Thence comes this indifference for all exhibits which have the local industry in view. The rich industrial does not care for such an exhibit, because he will always find a sale for his products, if not here then elsewhere; and then, his clients are rich people who imitate

( 747) what they see abroad. What do they care for local industry ? And we poor people, we disregard this, and do you know why? Because such expositions have no practical importance. In America perhaps they are as they ought to be, but with us it is simply a "turning of the head."
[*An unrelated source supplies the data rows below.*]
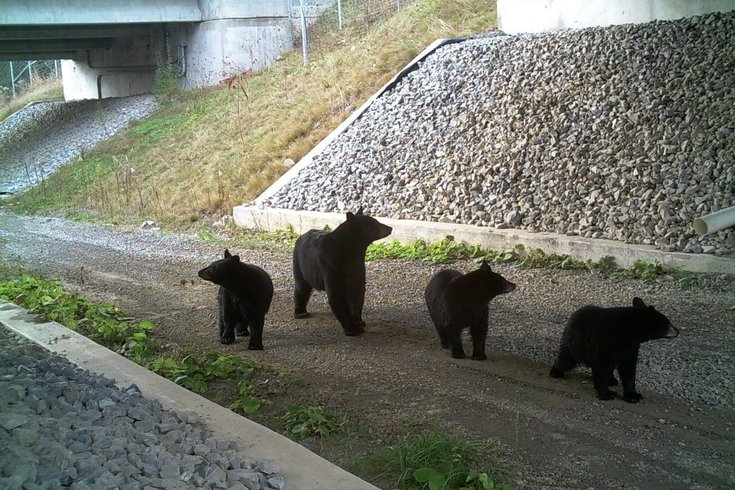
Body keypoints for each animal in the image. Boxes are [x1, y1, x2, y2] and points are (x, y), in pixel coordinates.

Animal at [292, 208, 392, 336]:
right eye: (374, 224)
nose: (390, 228)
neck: (351, 251)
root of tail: (301, 236)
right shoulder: (331, 265)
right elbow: (336, 296)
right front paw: (352, 329)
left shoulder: (357, 267)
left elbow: (357, 293)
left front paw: (358, 321)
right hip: (300, 265)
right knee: (301, 288)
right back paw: (300, 312)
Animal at [549, 297, 679, 403]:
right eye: (667, 324)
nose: (678, 331)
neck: (628, 332)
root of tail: (574, 313)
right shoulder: (604, 341)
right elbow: (601, 367)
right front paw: (606, 394)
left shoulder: (631, 347)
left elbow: (629, 369)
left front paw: (633, 395)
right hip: (575, 343)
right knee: (566, 359)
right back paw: (556, 372)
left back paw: (611, 380)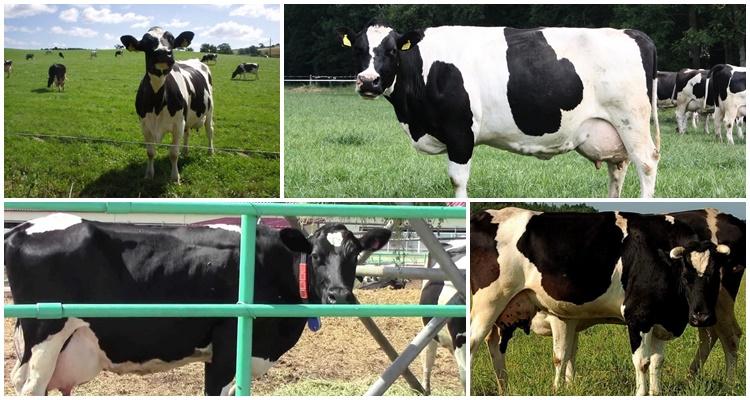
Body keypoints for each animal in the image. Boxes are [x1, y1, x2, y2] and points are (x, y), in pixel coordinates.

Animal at [5, 213, 393, 395]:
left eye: (354, 253)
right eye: (315, 255)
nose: (339, 295)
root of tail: (20, 228)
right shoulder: (227, 348)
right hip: (45, 334)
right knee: (30, 386)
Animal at [121, 26, 215, 184]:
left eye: (171, 39)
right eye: (146, 42)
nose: (163, 52)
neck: (157, 103)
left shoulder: (178, 124)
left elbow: (173, 153)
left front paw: (175, 178)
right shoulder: (145, 125)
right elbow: (150, 152)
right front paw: (149, 174)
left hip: (209, 111)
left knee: (209, 130)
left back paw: (210, 151)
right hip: (187, 117)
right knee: (188, 132)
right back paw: (186, 151)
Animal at [336, 22, 661, 198]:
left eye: (391, 50)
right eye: (358, 50)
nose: (368, 81)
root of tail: (632, 34)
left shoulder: (460, 132)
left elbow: (458, 180)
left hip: (631, 121)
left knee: (646, 163)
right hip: (612, 131)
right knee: (618, 169)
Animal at [469, 207, 731, 395]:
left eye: (716, 276)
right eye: (686, 276)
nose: (701, 317)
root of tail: (483, 215)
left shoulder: (660, 319)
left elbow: (657, 361)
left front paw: (656, 393)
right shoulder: (638, 316)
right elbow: (642, 361)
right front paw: (641, 393)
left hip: (504, 312)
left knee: (495, 345)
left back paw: (504, 388)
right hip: (487, 303)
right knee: (472, 343)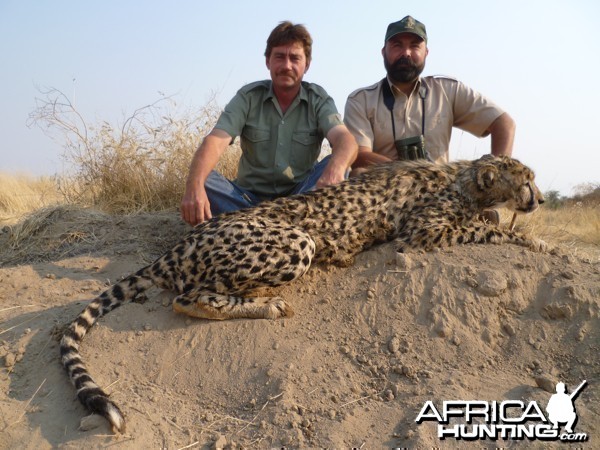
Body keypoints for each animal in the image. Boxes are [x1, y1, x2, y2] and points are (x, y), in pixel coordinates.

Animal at [61, 154, 548, 432]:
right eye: (526, 179)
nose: (540, 200)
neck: (463, 180)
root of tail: (177, 246)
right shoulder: (422, 232)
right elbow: (488, 231)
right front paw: (538, 242)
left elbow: (487, 225)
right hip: (298, 243)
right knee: (186, 297)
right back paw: (267, 304)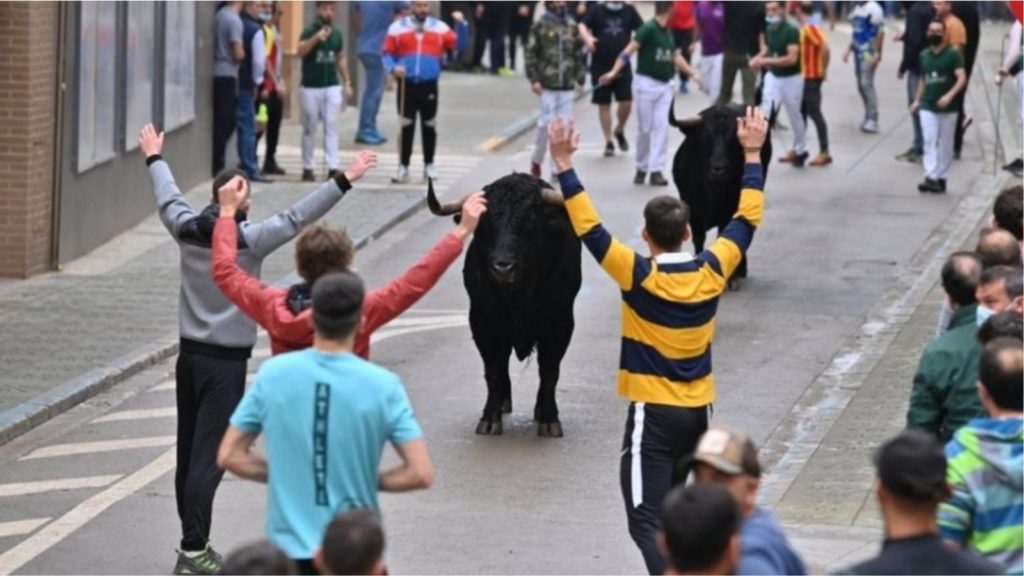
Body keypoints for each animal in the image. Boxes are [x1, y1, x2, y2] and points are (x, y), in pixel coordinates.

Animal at [425, 174, 585, 434]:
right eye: (484, 221)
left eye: (530, 219)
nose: (502, 267)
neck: (518, 295)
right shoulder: (483, 323)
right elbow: (494, 371)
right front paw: (490, 418)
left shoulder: (561, 323)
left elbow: (549, 370)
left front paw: (549, 419)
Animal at [667, 101, 770, 286]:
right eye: (705, 136)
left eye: (734, 137)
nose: (718, 168)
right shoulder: (692, 210)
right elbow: (698, 238)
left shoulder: (730, 210)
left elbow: (727, 234)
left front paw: (732, 277)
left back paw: (741, 269)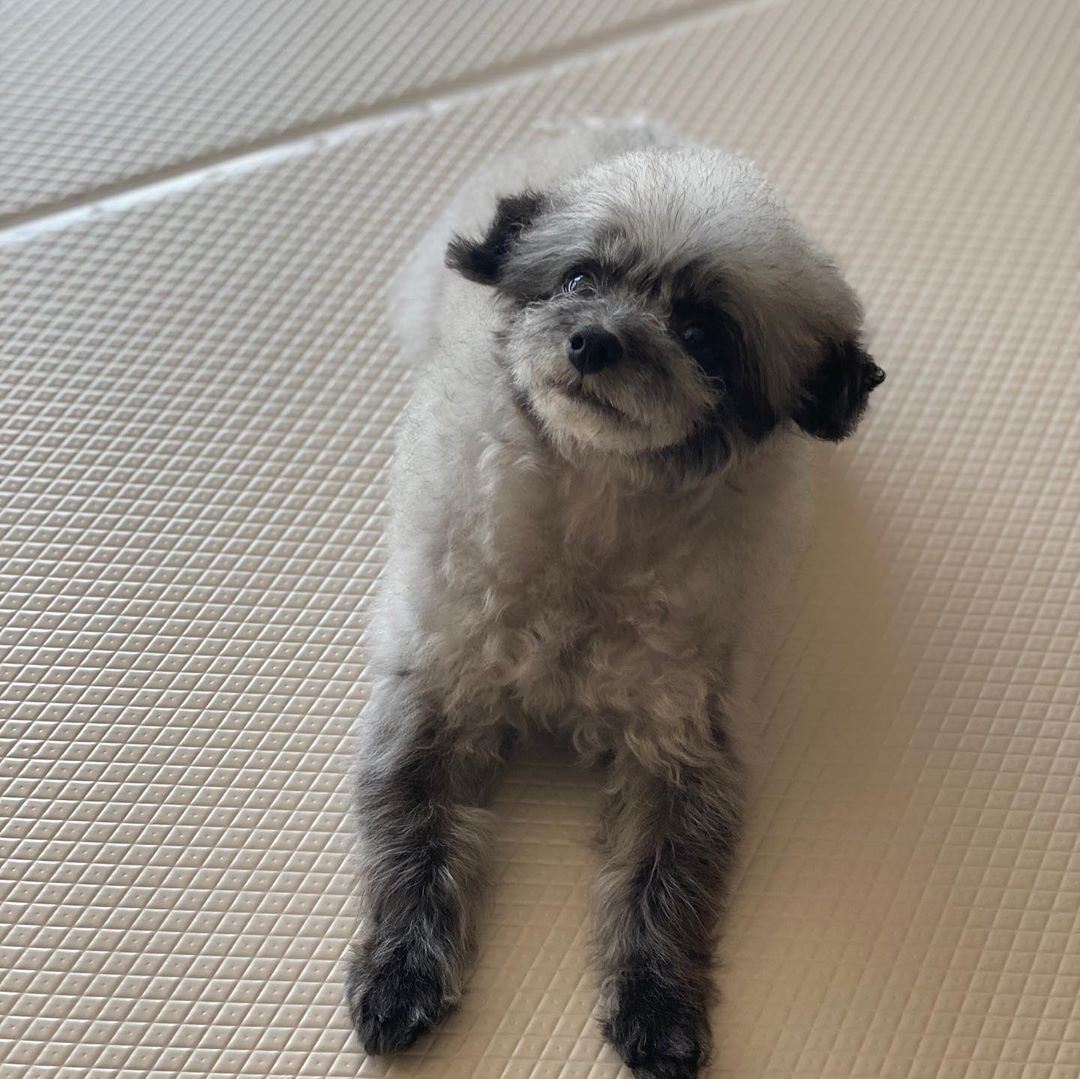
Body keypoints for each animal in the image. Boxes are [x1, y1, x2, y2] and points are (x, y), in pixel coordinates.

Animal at [345, 121, 884, 1078]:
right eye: (577, 279)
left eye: (702, 332)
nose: (593, 341)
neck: (596, 504)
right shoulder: (435, 686)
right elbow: (412, 831)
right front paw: (399, 971)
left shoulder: (686, 741)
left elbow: (665, 883)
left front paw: (657, 1006)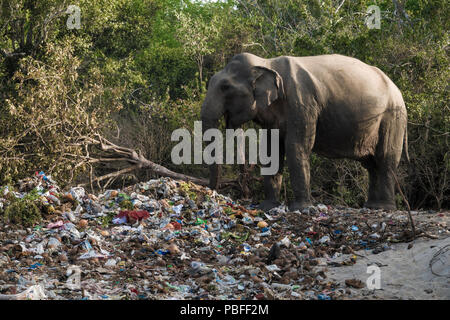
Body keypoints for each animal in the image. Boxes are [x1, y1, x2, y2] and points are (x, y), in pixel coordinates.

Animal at [200, 52, 408, 211]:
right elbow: (271, 151)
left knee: (385, 158)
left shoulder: (302, 103)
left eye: (225, 87)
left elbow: (296, 147)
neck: (267, 63)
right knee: (371, 164)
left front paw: (300, 208)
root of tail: (397, 89)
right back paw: (371, 206)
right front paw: (268, 206)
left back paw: (384, 207)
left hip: (392, 117)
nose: (211, 192)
Such a "turning of the head" is, for instance, our "Association for Knowledge of the Country" to which you wrote once, asking, what is the object of this Association. If you thought that it occupies itself with the question of enriching of the country, you erred greatly. They travel through the land, it is true, but for the pleasure of it, not in order to study what is done in this part or the other and what could be done in a given place. They care only for a nice locality, for old ruins of castles, palaces, churches, and nothing more. All this is very nice, but in my opinion it is not the time to do it now; we have so many questions of more importance, concerning the present and the future, that it is impossible to occupy ourselves with the past. So our peasants' reason tells us, which is contrary to the "fine reason of the lords" as the Jews say. In America people are more practical, therefore it is better there than here.
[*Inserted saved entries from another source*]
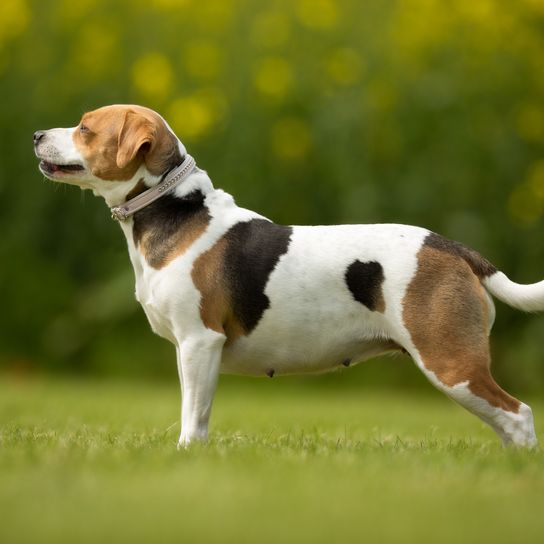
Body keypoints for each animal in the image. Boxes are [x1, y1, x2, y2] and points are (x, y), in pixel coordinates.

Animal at [34, 104, 540, 448]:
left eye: (85, 128)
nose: (37, 133)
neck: (176, 207)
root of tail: (453, 247)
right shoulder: (190, 351)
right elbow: (193, 412)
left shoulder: (200, 343)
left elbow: (194, 418)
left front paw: (185, 455)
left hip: (451, 363)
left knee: (519, 416)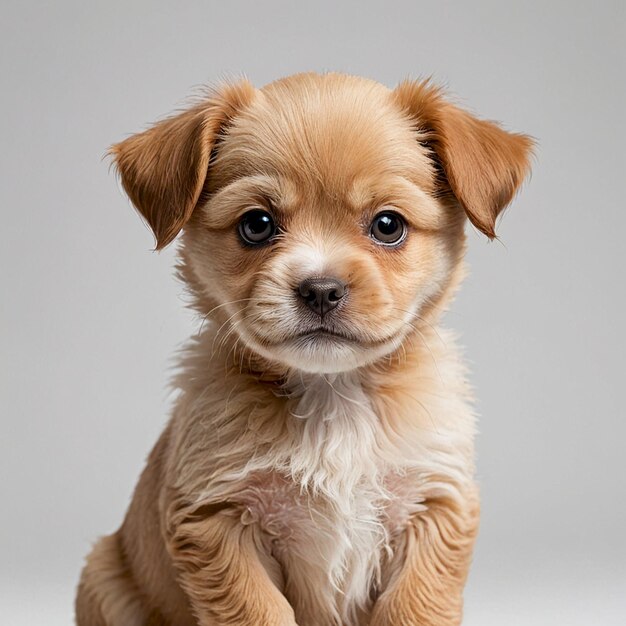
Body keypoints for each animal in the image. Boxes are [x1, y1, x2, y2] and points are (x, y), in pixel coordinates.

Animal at [74, 70, 532, 620]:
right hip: (104, 578)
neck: (334, 395)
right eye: (256, 225)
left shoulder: (434, 504)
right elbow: (260, 612)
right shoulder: (219, 519)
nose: (321, 289)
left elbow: (412, 608)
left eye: (388, 225)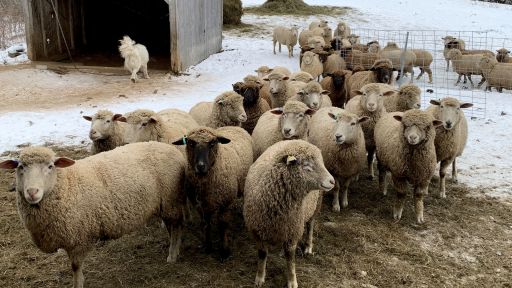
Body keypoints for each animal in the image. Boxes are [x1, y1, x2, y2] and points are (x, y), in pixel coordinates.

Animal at [0, 143, 188, 288]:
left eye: (50, 166)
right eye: (20, 167)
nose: (32, 192)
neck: (67, 184)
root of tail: (171, 148)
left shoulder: (79, 238)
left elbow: (75, 267)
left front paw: (78, 284)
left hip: (171, 199)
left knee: (177, 225)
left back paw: (172, 255)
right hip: (164, 204)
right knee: (172, 226)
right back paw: (175, 248)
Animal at [245, 140, 336, 288]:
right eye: (306, 166)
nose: (332, 181)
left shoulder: (293, 232)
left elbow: (290, 260)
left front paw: (292, 281)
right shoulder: (257, 231)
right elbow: (262, 254)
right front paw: (259, 277)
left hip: (315, 206)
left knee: (310, 226)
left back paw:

Staying in the country annoys me very much, not because I am without occupation — I have enough for my strength — but much time remains which in Warsaw I spent in reading books, and here I have none. I am robbed of this only pleasure that remained, because I like books better than all amusements and play in society, all visits, etc. In Warsaw I surrounded myself with books like a true bookworm; here I cannot borrow them anywhere, and I am sad.